* _List of tasks_:
1) In the passage on perceiving facial attractiveness, change "paradigm" to "procedure" and give the part between "Although the detection" and "for different groups.", inclusive.
2) Write what comes next in the discussion of automatic attractive-face detection, picking up after its final sentence.

Reading passage below:

Although the detection of attractive face has been investigated, the brain mechanism of attractive facial perception in females with different physiological cycles and males is unclear. The central aim of this study was to investigate the mechanism of attractiveness perception under unattended condition with a modified cross-modal delayed response paradigm. In the two experiments, the attractiveness vMMN could be obtained for all groups but occurred in different time courses for different groups.

Overall speaking, the pronounced attractiveness vMMN on posterior scalp distribution (posterior-occipital and occipital areas) demonstrated that all participants can visually detect attractive faces automatically in the context of unattractive face stimuli. From an evolutionary perspective, perception of attractiveness serves as the adaptation result for seeking mate with good quality. As we know, facial attractiveness is a reliable cue of the owner’s biological quality and mate value because attractive people have better parasite resistance, physical and reproductive fitness, longevity, less mutational load, higher intelligence, and better mental health. Thus, people with the capacity of automatically perceive high-attractive opposite-sex face have good chances to get erotic access to an opposite sex and thereby to increase their reproductive success. Based on the adaptation-oriented explanation, it posits that this automatic perception of attractive faces is an evolutionary adaptation and the result of natural selection.

End of Reading passage.
Study material below:

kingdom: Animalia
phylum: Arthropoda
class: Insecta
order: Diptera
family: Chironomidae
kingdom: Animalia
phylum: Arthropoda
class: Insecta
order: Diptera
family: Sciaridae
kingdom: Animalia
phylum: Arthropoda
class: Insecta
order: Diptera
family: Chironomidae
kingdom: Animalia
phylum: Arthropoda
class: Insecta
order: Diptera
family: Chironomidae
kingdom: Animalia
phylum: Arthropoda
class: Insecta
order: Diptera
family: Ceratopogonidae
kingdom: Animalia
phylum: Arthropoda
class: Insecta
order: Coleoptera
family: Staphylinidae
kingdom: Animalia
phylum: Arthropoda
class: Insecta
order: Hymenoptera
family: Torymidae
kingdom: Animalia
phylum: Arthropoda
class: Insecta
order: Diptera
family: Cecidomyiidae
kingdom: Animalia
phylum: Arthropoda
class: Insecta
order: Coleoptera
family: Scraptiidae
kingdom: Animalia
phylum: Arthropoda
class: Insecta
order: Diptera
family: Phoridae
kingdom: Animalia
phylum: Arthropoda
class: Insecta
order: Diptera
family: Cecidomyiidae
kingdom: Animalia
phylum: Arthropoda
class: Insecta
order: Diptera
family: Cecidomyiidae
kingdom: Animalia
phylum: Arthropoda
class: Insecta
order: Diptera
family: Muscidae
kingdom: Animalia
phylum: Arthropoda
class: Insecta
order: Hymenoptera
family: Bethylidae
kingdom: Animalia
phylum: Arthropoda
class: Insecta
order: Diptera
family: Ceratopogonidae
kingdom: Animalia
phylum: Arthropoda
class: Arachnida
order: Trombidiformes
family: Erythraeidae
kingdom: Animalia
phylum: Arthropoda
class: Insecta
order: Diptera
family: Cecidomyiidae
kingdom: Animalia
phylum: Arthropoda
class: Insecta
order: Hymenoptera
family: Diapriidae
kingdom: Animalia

End of Study material.

* _Answers for each item_:
1)
Although the detection of attractive face has been investigated, the brain mechanism of attractive facial perception in females with different physiological cycles and males is unclear. The central aim of this study was to investigate the mechanism of attractiveness perception under unattended condition with a modified cross-modal delayed response procedure. In the two experiments, the attractiveness vMMN could be obtained for all groups but occurred in different time courses for different groups.

2)
Specially, we found that the amplitude of vMMN in males was much larger than FMs in Study 1 but similar as FOs in Study 2. Previous studies found that males in short bond prefer females with fertility characteristics, while males in the long bond prefer females with high reproductive value (Buss & Barnes, 2015; Buss & Schmitt, 1993; Hooff et al., 2011; Young, Critelli, & Keith, 2005). Both fertility and reproductive value can be reflected in females’ faces. Taken together, the results indicated that attractiveness is of the most importance for males in many mate choice criteria, no matter in long bond and the short bond. Good genes theory holds that attractive face is considered the symbol of healthy genes, sound immunity, and reproductive advantage, hinting more successful reproduction (Rhodes, 2006). Therefore, males may have the capacity of automatic attractiveness perception and have larger ERP effects produced by female face. Otherwise, the face that, the amplitude of N170 in males for attractive female faces was larger than unattractive female faces, can also support this, which is consistent with other studies (Lu, Wang, Wang, Wang, & Qin, 2014; Marzi & Viggiano, 2010; Zhang & Deng, 2012).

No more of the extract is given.